## Records to use

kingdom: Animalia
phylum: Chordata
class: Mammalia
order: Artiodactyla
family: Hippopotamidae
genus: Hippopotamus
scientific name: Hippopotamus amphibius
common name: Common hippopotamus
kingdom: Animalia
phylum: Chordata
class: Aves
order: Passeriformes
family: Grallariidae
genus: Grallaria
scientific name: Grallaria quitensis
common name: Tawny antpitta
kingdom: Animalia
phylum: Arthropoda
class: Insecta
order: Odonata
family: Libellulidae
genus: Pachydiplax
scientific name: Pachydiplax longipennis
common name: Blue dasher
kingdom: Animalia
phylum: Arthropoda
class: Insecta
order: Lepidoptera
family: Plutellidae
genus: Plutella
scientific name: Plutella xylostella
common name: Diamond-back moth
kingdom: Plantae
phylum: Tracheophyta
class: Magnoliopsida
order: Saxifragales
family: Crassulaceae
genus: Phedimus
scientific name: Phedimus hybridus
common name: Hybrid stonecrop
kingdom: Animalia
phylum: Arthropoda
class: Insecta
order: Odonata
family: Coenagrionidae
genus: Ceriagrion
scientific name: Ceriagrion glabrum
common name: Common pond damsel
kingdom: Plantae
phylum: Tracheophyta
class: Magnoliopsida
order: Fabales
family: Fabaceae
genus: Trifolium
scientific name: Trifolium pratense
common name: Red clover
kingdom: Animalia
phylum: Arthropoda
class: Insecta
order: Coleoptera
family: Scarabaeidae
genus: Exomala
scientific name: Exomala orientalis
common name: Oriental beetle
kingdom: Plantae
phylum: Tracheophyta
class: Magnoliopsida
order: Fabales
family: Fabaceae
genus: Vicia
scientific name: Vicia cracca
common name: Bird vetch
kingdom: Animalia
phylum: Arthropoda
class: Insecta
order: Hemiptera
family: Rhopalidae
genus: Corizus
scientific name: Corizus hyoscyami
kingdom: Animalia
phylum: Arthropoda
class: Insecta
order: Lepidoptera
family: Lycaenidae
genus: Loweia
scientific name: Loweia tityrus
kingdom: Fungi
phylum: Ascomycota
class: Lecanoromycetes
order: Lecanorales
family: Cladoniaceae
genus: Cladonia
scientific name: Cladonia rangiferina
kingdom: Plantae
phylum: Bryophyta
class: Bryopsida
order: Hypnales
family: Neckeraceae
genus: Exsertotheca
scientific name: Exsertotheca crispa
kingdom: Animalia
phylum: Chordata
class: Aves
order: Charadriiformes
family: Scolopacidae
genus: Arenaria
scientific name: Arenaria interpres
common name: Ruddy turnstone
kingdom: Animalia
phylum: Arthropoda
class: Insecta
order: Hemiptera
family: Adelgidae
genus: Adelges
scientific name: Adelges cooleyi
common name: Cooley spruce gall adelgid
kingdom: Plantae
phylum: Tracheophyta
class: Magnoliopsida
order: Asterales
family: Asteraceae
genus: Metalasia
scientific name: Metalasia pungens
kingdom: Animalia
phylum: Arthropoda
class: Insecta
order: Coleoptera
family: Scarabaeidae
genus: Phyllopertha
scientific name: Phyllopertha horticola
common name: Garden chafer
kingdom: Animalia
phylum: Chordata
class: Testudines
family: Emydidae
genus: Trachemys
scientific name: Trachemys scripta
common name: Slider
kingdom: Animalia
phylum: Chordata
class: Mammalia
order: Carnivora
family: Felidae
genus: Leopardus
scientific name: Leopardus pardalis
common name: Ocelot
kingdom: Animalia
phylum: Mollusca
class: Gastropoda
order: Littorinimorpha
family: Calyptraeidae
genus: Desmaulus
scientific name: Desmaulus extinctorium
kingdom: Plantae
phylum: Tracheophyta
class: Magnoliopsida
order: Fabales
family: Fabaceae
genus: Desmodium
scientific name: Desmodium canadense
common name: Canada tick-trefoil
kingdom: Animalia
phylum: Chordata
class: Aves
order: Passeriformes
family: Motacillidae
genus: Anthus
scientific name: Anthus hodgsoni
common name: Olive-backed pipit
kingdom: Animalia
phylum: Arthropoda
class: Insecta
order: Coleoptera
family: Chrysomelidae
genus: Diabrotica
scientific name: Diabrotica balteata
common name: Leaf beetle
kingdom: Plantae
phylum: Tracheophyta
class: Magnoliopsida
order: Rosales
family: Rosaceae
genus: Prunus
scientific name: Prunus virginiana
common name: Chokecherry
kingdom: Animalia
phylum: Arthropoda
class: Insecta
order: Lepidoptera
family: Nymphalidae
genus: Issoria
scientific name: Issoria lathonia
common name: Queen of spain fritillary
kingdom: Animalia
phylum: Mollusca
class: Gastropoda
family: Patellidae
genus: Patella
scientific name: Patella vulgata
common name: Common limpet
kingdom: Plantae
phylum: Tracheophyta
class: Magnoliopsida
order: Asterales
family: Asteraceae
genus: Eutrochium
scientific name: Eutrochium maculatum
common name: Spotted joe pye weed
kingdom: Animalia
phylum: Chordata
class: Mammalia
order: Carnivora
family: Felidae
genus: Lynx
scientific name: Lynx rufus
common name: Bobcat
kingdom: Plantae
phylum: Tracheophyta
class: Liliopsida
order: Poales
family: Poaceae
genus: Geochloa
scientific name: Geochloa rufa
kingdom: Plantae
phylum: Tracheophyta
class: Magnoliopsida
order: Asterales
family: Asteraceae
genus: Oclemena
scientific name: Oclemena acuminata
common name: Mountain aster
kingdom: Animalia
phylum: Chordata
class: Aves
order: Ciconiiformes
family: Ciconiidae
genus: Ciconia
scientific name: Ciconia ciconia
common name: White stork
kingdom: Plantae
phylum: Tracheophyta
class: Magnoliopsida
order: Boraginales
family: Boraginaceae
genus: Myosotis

## What to work on
Reproduce every line of all the items above verbatim, keeping their order.

## Exercise output
kingdom: Animalia
phylum: Chordata
class: Mammalia
order: Artiodactyla
family: Hippopotamidae
genus: Hippopotamus
scientific name: Hippopotamus amphibius
common name: Common hippopotamus
kingdom: Animalia
phylum: Chordata
class: Aves
order: Passeriformes
family: Grallariidae
genus: Grallaria
scientific name: Grallaria quitensis
common name: Tawny antpitta
kingdom: Animalia
phylum: Arthropoda
class: Insecta
order: Odonata
family: Libellulidae
genus: Pachydiplax
scientific name: Pachydiplax longipennis
common name: Blue dasher
kingdom: Animalia
phylum: Arthropoda
class: Insecta
order: Lepidoptera
family: Plutellidae
genus: Plutella
scientific name: Plutella xylostella
common name: Diamond-back moth
kingdom: Plantae
phylum: Tracheophyta
class: Magnoliopsida
order: Saxifragales
family: Crassulaceae
genus: Phedimus
scientific name: Phedimus hybridus
common name: Hybrid stonecrop
kingdom: Animalia
phylum: Arthropoda
class: Insecta
order: Odonata
family: Coenagrionidae
genus: Ceriagrion
scientific name: Ceriagrion glabrum
common name: Common pond damsel
kingdom: Plantae
phylum: Tracheophyta
class: Magnoliopsida
order: Fabales
family: Fabaceae
genus: Trifolium
scientific name: Trifolium pratense
common name: Red clover
kingdom: Animalia
phylum: Arthropoda
class: Insecta
order: Coleoptera
family: Scarabaeidae
genus: Exomala
scientific name: Exomala orientalis
common name: Oriental beetle
kingdom: Plantae
phylum: Tracheophyta
class: Magnoliopsida
order: Fabales
family: Fabaceae
genus: Vicia
scientific name: Vicia cracca
common name: Bird vetch
kingdom: Animalia
phylum: Arthropoda
class: Insecta
order: Hemiptera
family: Rhopalidae
genus: Corizus
scientific name: Corizus hyoscyami
kingdom: Animalia
phylum: Arthropoda
class: Insecta
order: Lepidoptera
family: Lycaenidae
genus: Loweia
scientific name: Loweia tityrus
kingdom: Fungi
phylum: Ascomycota
class: Lecanoromycetes
order: Lecanorales
family: Cladoniaceae
genus: Cladonia
scientific name: Cladonia rangiferina
kingdom: Plantae
phylum: Bryophyta
class: Bryopsida
order: Hypnales
family: Neckeraceae
genus: Exsertotheca
scientific name: Exsertotheca crispa
kingdom: Animalia
phylum: Chordata
class: Aves
order: Charadriiformes
family: Scolopacidae
genus: Arenaria
scientific name: Arenaria interpres
common name: Ruddy turnstone
kingdom: Animalia
phylum: Arthropoda
class: Insecta
order: Hemiptera
family: Adelgidae
genus: Adelges
scientific name: Adelges cooleyi
common name: Cooley spruce gall adelgid
kingdom: Plantae
phylum: Tracheophyta
class: Magnoliopsida
order: Asterales
family: Asteraceae
genus: Metalasia
scientific name: Metalasia pungens
kingdom: Animalia
phylum: Arthropoda
class: Insecta
order: Coleoptera
family: Scarabaeidae
genus: Phyllopertha
scientific name: Phyllopertha horticola
common name: Garden chafer
kingdom: Animalia
phylum: Chordata
class: Testudines
family: Emydidae
genus: Trachemys
scientific name: Trachemys scripta
common name: Slider
kingdom: Animalia
phylum: Chordata
class: Mammalia
order: Carnivora
family: Felidae
genus: Leopardus
scientific name: Leopardus pardalis
common name: Ocelot
kingdom: Animalia
phylum: Mollusca
class: Gastropoda
order: Littorinimorpha
family: Calyptraeidae
genus: Desmaulus
scientific name: Desmaulus extinctorium
kingdom: Plantae
phylum: Tracheophyta
class: Magnoliopsida
order: Fabales
family: Fabaceae
genus: Desmodium
scientific name: Desmodium canadense
common name: Canada tick-trefoil
kingdom: Animalia
phylum: Chordata
class: Aves
order: Passeriformes
family: Motacillidae
genus: Anthus
scientific name: Anthus hodgsoni
common name: Olive-backed pipit
kingdom: Animalia
phylum: Arthropoda
class: Insecta
order: Coleoptera
family: Chrysomelidae
genus: Diabrotica
scientific name: Diabrotica balteata
common name: Leaf beetle
kingdom: Plantae
phylum: Tracheophyta
class: Magnoliopsida
order: Rosales
family: Rosaceae
genus: Prunus
scientific name: Prunus virginiana
common name: Chokecherry
kingdom: Animalia
phylum: Arthropoda
class: Insecta
order: Lepidoptera
family: Nymphalidae
genus: Issoria
scientific name: Issoria lathonia
common name: Queen of spain fritillary
kingdom: Animalia
phylum: Mollusca
class: Gastropoda
family: Patellidae
genus: Patella
scientific name: Patella vulgata
common name: Common limpet
kingdom: Plantae
phylum: Tracheophyta
class: Magnoliopsida
order: Asterales
family: Asteraceae
genus: Eutrochium
scientific name: Eutrochium maculatum
common name: Spotted joe pye weed
kingdom: Animalia
phylum: Chordata
class: Mammalia
order: Carnivora
family: Felidae
genus: Lynx
scientific name: Lynx rufus
common name: Bobcat
kingdom: Plantae
phylum: Tracheophyta
class: Liliopsida
order: Poales
family: Poaceae
genus: Geochloa
scientific name: Geochloa rufa
kingdom: Plantae
phylum: Tracheophyta
class: Magnoliopsida
order: Asterales
family: Asteraceae
genus: Oclemena
scientific name: Oclemena acuminata
common name: Mountain aster
kingdom: Animalia
phylum: Chordata
class: Aves
order: Ciconiiformes
family: Ciconiidae
genus: Ciconia
scientific name: Ciconia ciconia
common name: White stork
kingdom: Plantae
phylum: Tracheophyta
class: Magnoliopsida
order: Boraginales
family: Boraginaceae
genus: Myosotis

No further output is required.